• _Work required_
Exclude the pictures, then repeat the remaining data exactly.

• _Detected change data_
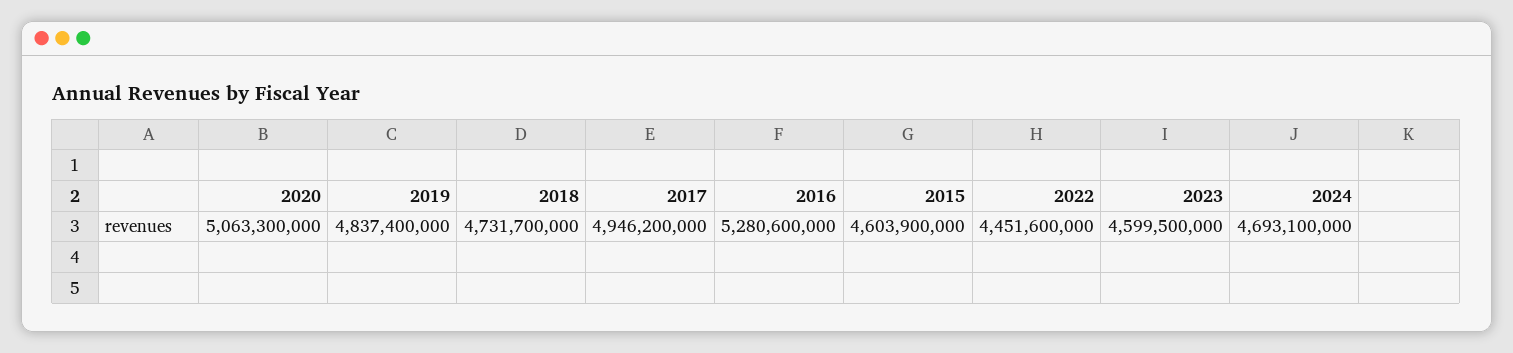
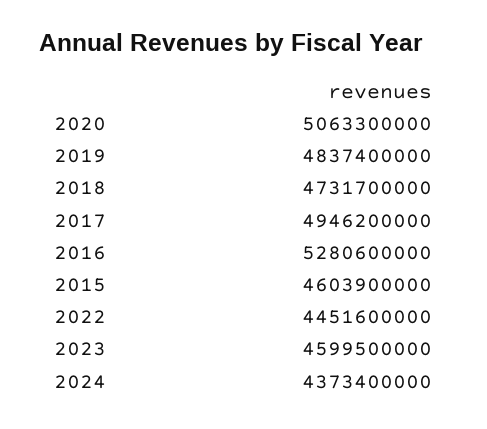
  {
    "2020": 5063300000,
    "2019": 4837400000,
    "2018": 4731700000,
    "2017": 4946200000,
    "2016": 5280600000,
    "2015": 4603900000,
    "2022": 4451600000,
    "2023": 4599500000,
-   "2024": 4693100000
+   "2024": 4373400000
  }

• _Task response_
  {
    "2020": 5063300000,
    "2019": 4837400000,
    "2018": 4731700000,
    "2017": 4946200000,
    "2016": 5280600000,
    "2015": 4603900000,
    "2022": 4451600000,
    "2023": 4599500000,
-   "2024": 4693100000
+   "2024": 4373400000
  }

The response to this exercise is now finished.